Como se aprendêssemos de esconder de nós mesmos. Ainda bem que Aloísio Magalhães lutou e conseguiu, na Unesco, o título de patrimônio mundial para o barroco olindense. Secretário nacional de Cultura, ele defendeu a continuidade do processo de identidade no contexto internacional. Preservando o perfil da cultura nacional. Na noção de bens culturais, materiais e imateriais.

Na economia, o pernambucano está mais ligado ao permanente do que ao passageiro. Não tem fascínio por modismos. Sabe relacionar-se com a tradição. Que promove a continuidade. E esquece o progressismo superficial. Em Pernambuco, tolera-se certa maledicência. Gustavo Krause disse: “Aqui não se suporta mulher bonita, homem de êxito e casal feliz”.

Aspecto curioso das famílias pernambucanas são os nomes das pessoas.

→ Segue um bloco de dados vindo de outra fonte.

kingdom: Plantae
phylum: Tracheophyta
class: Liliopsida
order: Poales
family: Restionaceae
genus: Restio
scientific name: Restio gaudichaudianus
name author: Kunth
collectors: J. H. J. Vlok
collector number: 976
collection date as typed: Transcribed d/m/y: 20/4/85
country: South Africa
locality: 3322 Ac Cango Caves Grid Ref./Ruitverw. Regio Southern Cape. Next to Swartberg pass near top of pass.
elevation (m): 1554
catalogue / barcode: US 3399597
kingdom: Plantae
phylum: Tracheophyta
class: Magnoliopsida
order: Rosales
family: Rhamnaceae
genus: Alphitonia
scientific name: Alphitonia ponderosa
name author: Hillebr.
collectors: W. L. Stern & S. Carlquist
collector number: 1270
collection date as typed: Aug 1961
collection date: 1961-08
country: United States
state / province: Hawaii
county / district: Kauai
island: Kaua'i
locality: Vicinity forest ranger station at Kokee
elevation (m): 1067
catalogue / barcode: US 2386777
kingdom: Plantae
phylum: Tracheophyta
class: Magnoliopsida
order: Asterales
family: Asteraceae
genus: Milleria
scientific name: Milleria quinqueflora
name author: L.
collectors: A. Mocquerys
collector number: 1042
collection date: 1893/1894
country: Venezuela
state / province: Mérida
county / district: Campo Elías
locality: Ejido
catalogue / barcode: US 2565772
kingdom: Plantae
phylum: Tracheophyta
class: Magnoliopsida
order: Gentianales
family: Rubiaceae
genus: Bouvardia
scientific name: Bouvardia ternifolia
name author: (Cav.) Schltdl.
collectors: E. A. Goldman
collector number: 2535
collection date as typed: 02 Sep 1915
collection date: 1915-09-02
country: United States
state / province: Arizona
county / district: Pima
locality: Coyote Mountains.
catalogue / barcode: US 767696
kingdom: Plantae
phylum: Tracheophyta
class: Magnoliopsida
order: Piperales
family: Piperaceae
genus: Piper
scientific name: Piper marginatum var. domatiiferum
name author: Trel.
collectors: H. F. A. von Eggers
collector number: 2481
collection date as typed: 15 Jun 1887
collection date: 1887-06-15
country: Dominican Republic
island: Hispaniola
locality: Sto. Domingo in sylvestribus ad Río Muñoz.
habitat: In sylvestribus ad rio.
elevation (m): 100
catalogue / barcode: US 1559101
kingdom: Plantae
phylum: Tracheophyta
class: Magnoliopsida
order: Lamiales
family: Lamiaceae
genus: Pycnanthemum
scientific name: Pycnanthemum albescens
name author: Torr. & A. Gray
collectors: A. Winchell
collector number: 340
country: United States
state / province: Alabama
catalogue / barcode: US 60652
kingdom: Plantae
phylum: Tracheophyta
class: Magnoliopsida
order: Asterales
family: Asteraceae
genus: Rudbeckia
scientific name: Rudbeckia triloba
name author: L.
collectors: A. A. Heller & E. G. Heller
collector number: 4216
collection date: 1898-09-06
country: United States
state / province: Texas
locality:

Gerardo Melo Mourão, em Um Senador por Pernambuco – Antônio de Barros Carvalho, Topbooks, 1999, escreveu: “Pensou em assinar Antônio da Costa Gouveia de Barros Carvalho Arcoverde Cavalcanti de Albuquerque Maranhão, na sucessão de sobrenomes em que mergulham as raízes da frondosa genealogia pernambucana”. Terminou assinando Antônio de Barros Carvalho.

O pernambucano não é só atraído pela natureza humana. É igualmente fascinado pela natureza física de um território longitudinal. João Cabral de Melo Neto disse que, em Pernambuco, tudo é vertical. Salvo as linhas de seu mapa estreitado pelos castigos imperiais. Acrescento: acalentado nas barrancas são franciscanas, abraçado às águas atlânticas. Carlos Pena Filho escreveu;

“Desta planície azulverde, cidade de rio e mar, irei até onde a terra deixou terras por achar, nas claras ruínas do sol, de chão cego aos vegetais e que de amor tem apenas as patas dos animais. Entre canas, pelo rio claríssimo, aí começo, sob o duro sol do estio meu luminoso regresso”.

Pernambucanos, somos de fé, de crer. Desde os tempos da colonização. Católicos romanos, evangélicos. Religião tem sido convicção e hábito. O misticismo ultrapassa a superstição. E sugere o sincretismo religioso. João Cabral disse: Pernambuco é ponta geográfica e lança política.

Pernambuco, no percurso da história, percorreu um caminho que foi, ao longo do tempo, descartando as revoluções e assumindo as reformas. Desenvolveu uma pedagogia social. Patrocinou três revoluções na primeira metade do século 19. E, no século 20, passou a trabalhar reformas nas políticas públicas: educação, saúde, irrigação no meio rural, posturas de edificação no meio urbano.